If you’ve ever used Zoom or other recording tools that have native transcription, you will know the pain of getting a file that looks like this:
Very cool that they do the transcription for you, but there are some things missing. The primary issue is that it’s difficult to read.
Transcribr – A Simple Ruby VTT File Cleaner
Necessity is the mother of invention. I created a super simple (and hack coded) tool using Ruby that will help me solve my problem. This nifty little tool is what I call Transcribr.
All you need to do for this to work for you is to name your input transcription file as source.vtt and run the process using the instructions at the GitHub site for Transcribr.
The process will do a few neat things for you including:
- Remove empty lines
- Remove timestamps
- Remove other HTML-ish stuff
- Remove line numbers
Just clone the GitHub repo and run the tool against your source file. The tools is built to output to screen for viewing and also creates a file called output.txt for you to be able to use.

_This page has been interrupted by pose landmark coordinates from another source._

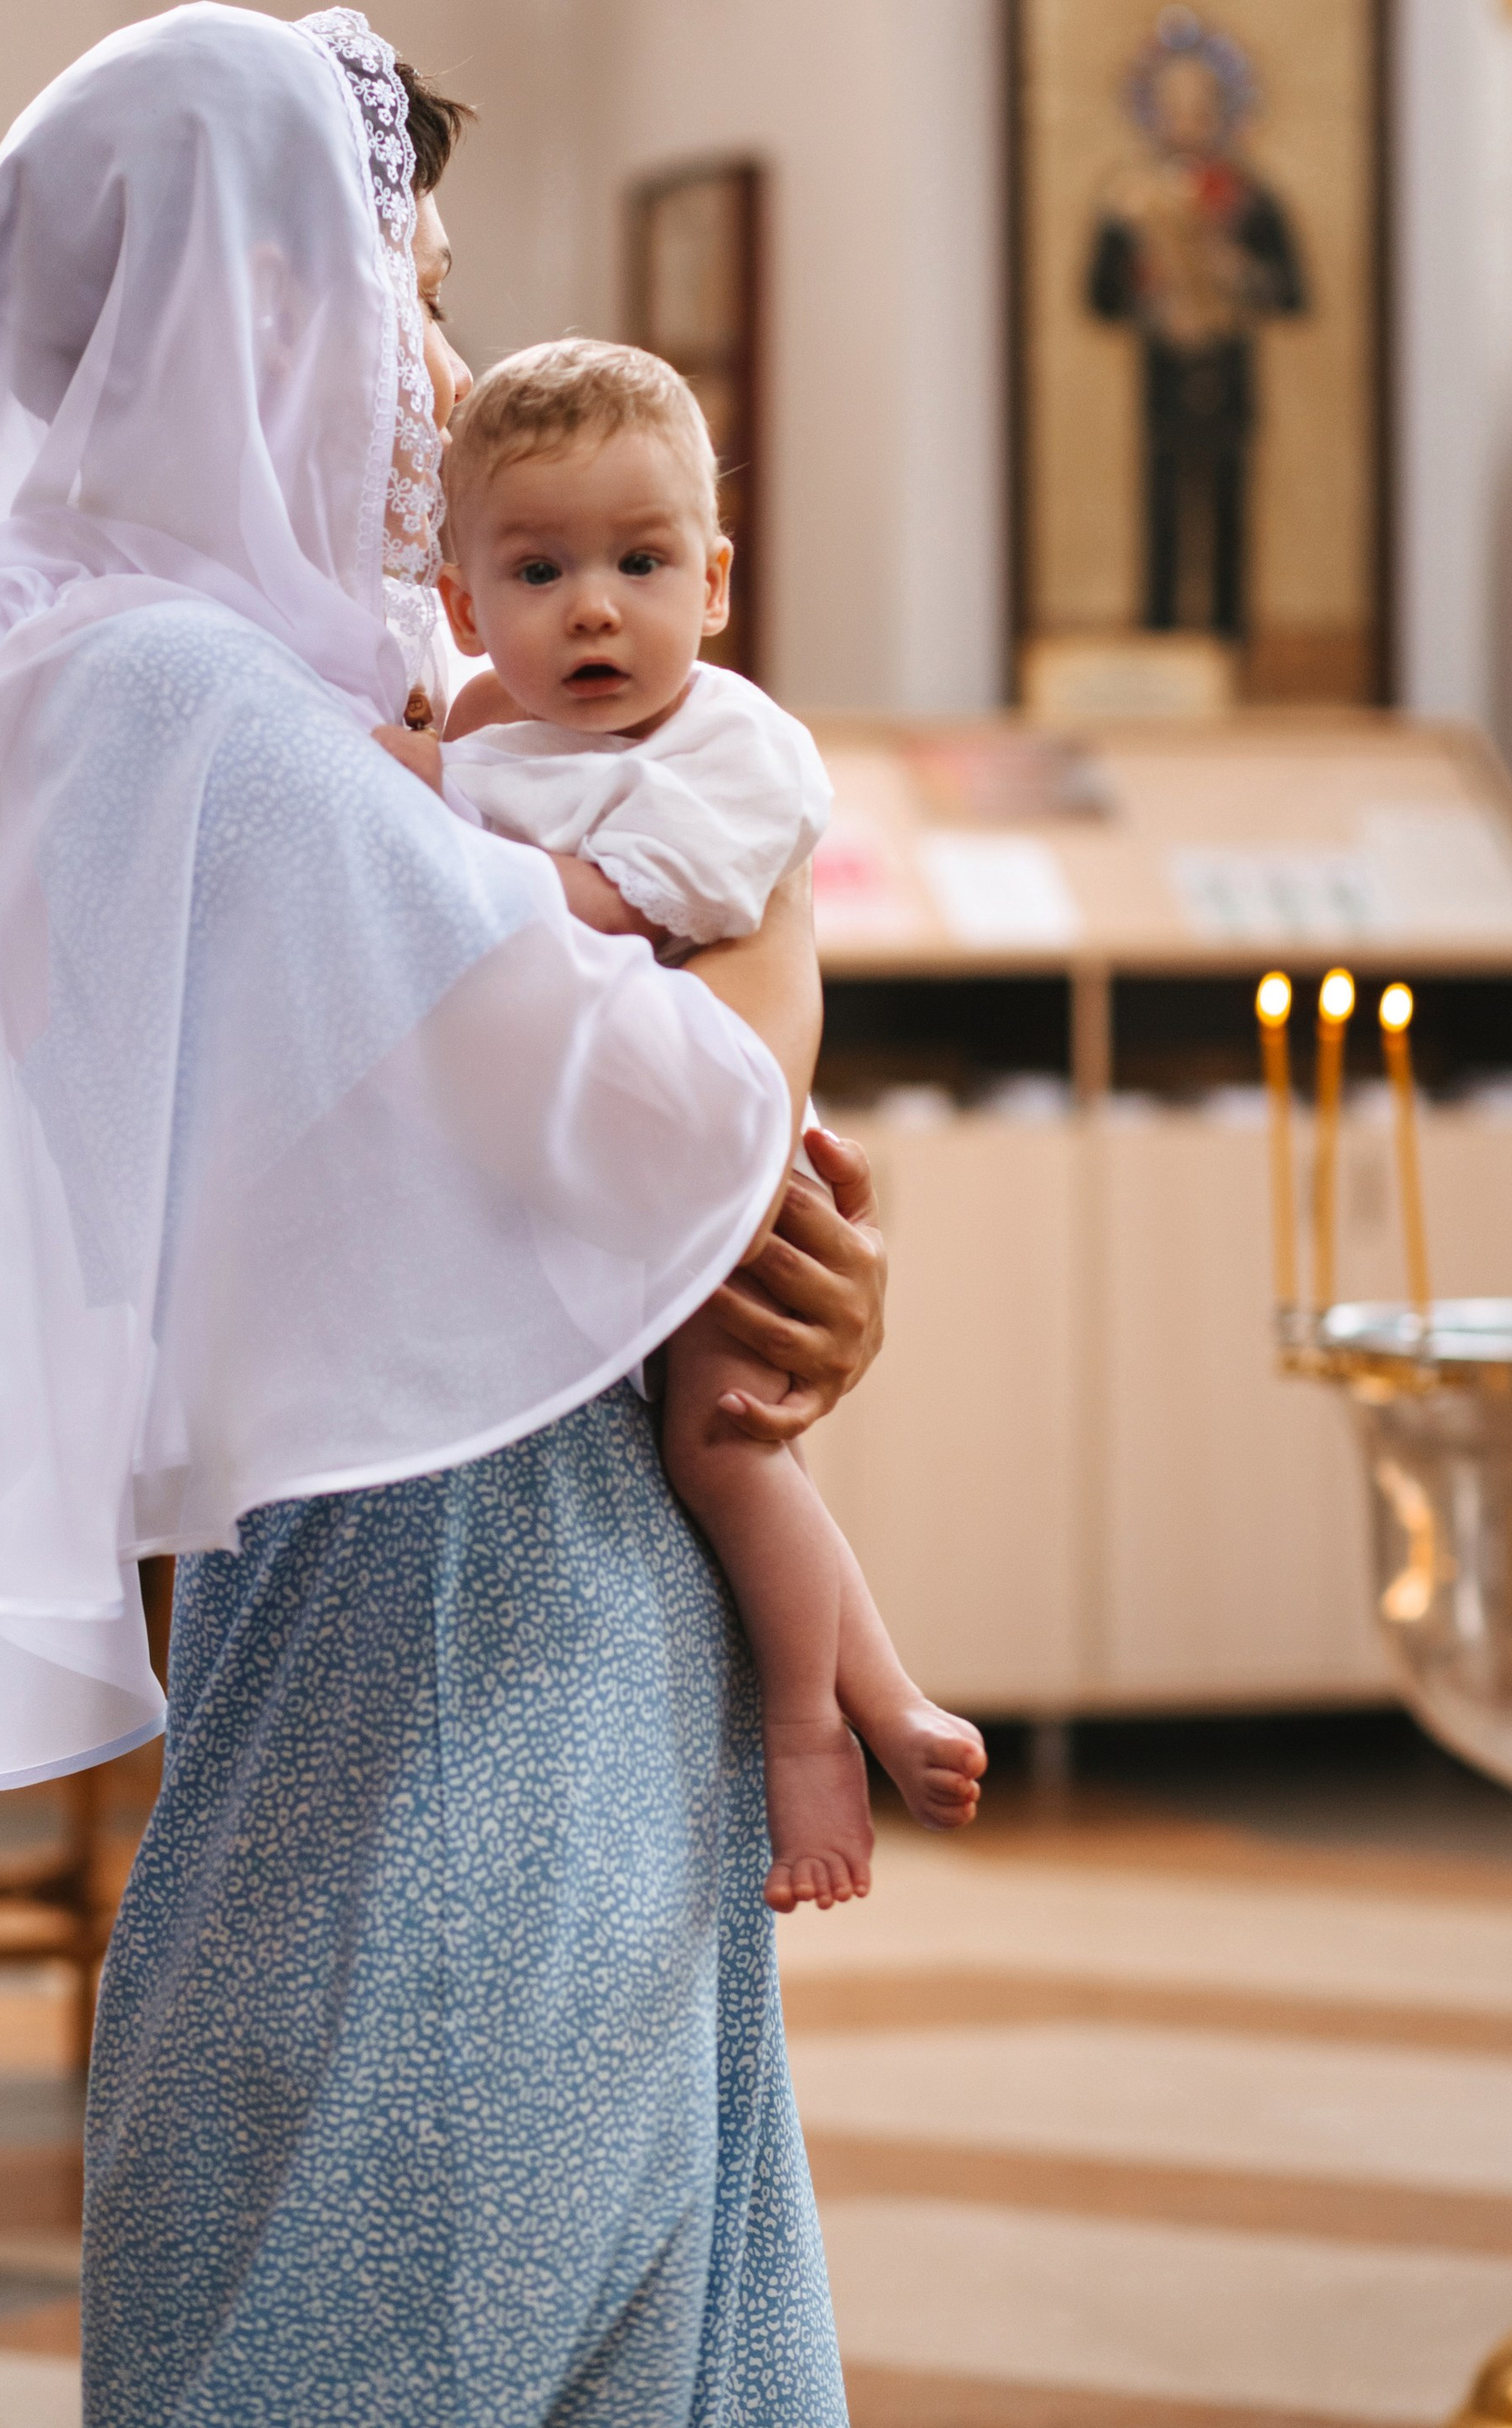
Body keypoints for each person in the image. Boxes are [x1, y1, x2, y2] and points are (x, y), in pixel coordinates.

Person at [0, 3, 884, 2423]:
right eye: (414, 291)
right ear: (258, 302)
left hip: (505, 1640)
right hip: (460, 1678)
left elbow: (579, 1156)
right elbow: (684, 1104)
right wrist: (779, 979)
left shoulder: (223, 688)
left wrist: (782, 1264)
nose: (442, 370)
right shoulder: (181, 702)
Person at [378, 336, 986, 1912]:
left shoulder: (726, 744)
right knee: (715, 1447)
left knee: (724, 1445)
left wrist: (413, 815)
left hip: (717, 1182)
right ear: (463, 607)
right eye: (541, 569)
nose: (594, 606)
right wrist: (424, 779)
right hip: (538, 1220)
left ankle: (825, 1723)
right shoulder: (489, 741)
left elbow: (639, 902)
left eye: (642, 562)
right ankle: (882, 1696)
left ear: (714, 584)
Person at [1084, 7, 1307, 641]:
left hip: (1229, 379)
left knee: (1229, 517)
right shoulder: (1129, 196)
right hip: (1163, 382)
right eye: (1173, 103)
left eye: (1201, 101)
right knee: (1163, 517)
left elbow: (1292, 293)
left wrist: (1238, 273)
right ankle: (1160, 647)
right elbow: (1098, 295)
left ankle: (1230, 648)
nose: (1188, 116)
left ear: (1225, 107)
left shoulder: (1250, 199)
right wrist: (1144, 289)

Every time you run the tool it will recreate the output file for you as well.
Now that you’ve run Transcribr against the source file you get a more reader-friendly version that looks like this:
I hope that this is helpful for some folks out there. If you’re a legit developer and want to help clean up the hack coding that I did, please submit a PR and I’ll happily update to make it work better. Happy transcribing!